→ **実施事項**
**1.** ドン・ジョヴァンニ醸造所の紀行文から、「WINE・WANDERING ワイン彷徨通信」から「狩りができる、そんな場所だ。」までを、両端の語句も含めてそのまま抜き出すこと。
**2.** ドン・ジョヴァンニ醸造所の紀行文を、示された最後の文の後から書き継ぐこと。

*** 原文抜粋

WINE・WANDERING ワイン彷徨通信
醸造責任者のルシアーノさん
Y字型棚式栽培
光あふれる開放的な畑
瓶熟成中のカベルネフラン
ドン・ジョヴァンニのワイン
021「ブラジルワイン紀行 その9 ドン・ジョヴァンニ醸造所(Don Giovanni)」
ドン・ジョヴァンニ醸造所のある通り、ピント・バンデイラ通りは、1960年代まで、ベント・ゴンサウヴェスとポルトアレグレを繋ぐ通商路だったそうだ。そしてこの通りには1930年代からブランデーの蒸留所があった。アイルトン・ジョヴァンニさん、ベアトリーツ・ドレイアーさん夫妻は、1996年に、その蒸留所を買い取り、ドン・ジョヴァンニ醸造所を興したという。二人は、醸造所だけでなく、ポウサーダも経営している。
醸造所は本当に美しい環境にあった。海抜640メートル。アーティーチョーク畑があり、ブラジル松が茂り、キーウイが実り、きのこ狩りができる、そんな場所だ。
醸造所では、ベアトリーツさんと醸造責任者のルシアーノ・ヴィアンさんが迎えてくれた。ベアトリーツさんの話によると、購入した蒸留所はドレイアー家の所有だったそうだ。ドレイアー家はかつで、広大なぶどう畑を所有し、主にオクセロワ種のぶどうから、ブランディを製造していたという。ベアトリーツさんはそのドレイアー家の遠縁である。

******
*** 提供データ

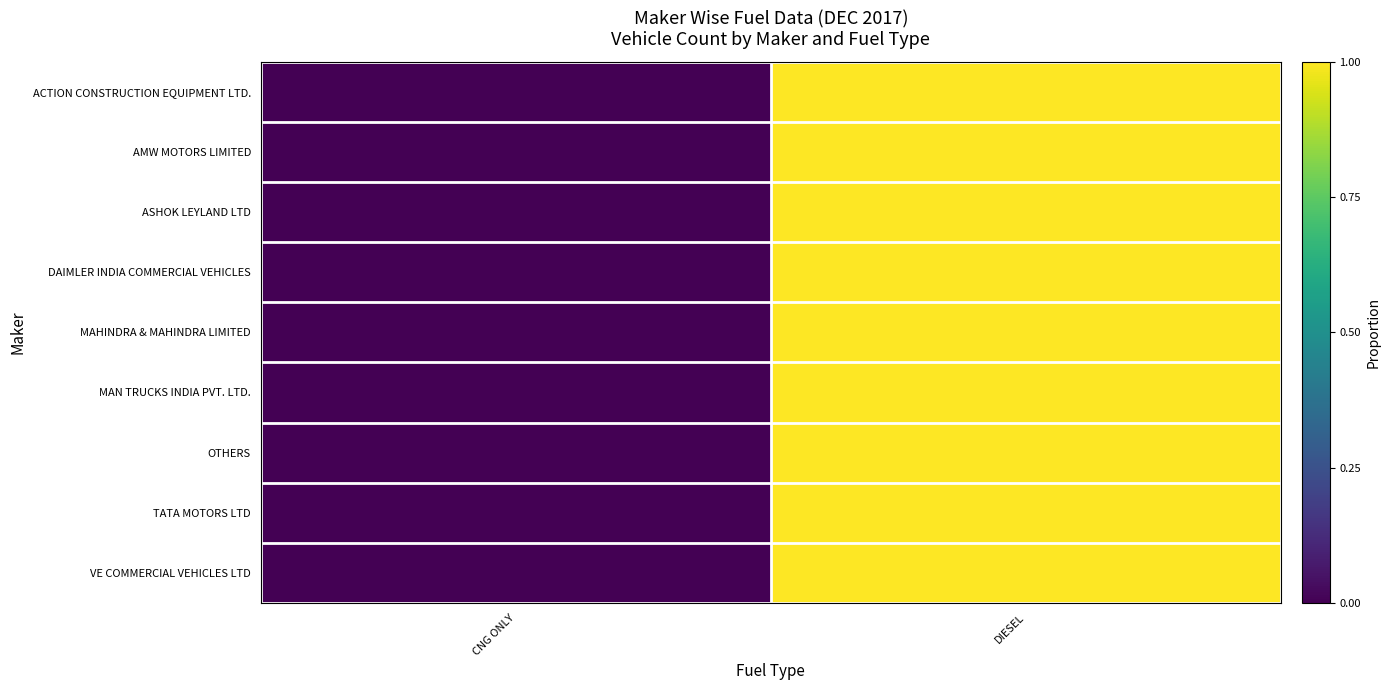

At which category does the chart reach its peak across all series?

DIESEL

******

→ **解答集**
**1.**
WINE・WANDERING ワイン彷徨通信
醸造責任者のルシアーノさん
Y字型棚式栽培
光あふれる開放的な畑
瓶熟成中のカベルネフラン
ドン・ジョヴァンニのワイン
021「ブラジルワイン紀行 その9 ドン・ジョヴァンニ醸造所(Don Giovanni)」
ドン・ジョヴァンニ醸造所のある通り、ピント・バンデイラ通りは、1960年代まで、ベント・ゴンサウヴェスとポルトアレグレを繋ぐ通商路だったそうだ。そしてこの通りには1930年代からブランデーの蒸留所があった。アイルトン・ジョヴァンニさん、ベアトリーツ・ドレイアーさん夫妻は、1996年に、その蒸留所を買い取り、ドン・ジョヴァンニ醸造所を興したという。二人は、醸造所だけでなく、ポウサーダも経営している。
醸造所は本当に美しい環境にあった。海抜640メートル。アーティーチョーク畑があり、ブラジル松が茂り、キーウイが実り、きのこ狩りができる、そんな場所だ。

**2.**
2人は趣味でぶどう栽培を始めたそうで、醸造所を興すという感じではなかったという。やがて、子供たちが成長すると、ポウサーダ(宿泊施設)とレストランを始めた。本格的にワインを醸造し、販売するようになったのは2000年になってから。しかし、2人はすでに90年代から、将来のことを考えた畑づくりはしていた。つまり、将来性のある品種、カベルネソーヴィニヨン、カベルネフラン、メルロー、タナ、シャルドネ、ピノ・ノワールなどを次々に植えていったのである。所有畑は14ヘクタール。顧客のほとんどが、ポウサーダの宿泊客だという。
ルシアーノさんは創業時からの醸造責任者である。ヨーロッパ品種を使った高級ワインの生産が主だが、この地でポピュラーだったアメリカ品種のイザベルを使ったテーブルワインとイザベルのブランディも生産している。ドレイアー蒸留所の伝統をほんのちょっと引き継いでいるわけだ。また、ご自慢はシャンパーニュ製法のエスプマンチ。オーク樽熟成のワインもつくりはじめている。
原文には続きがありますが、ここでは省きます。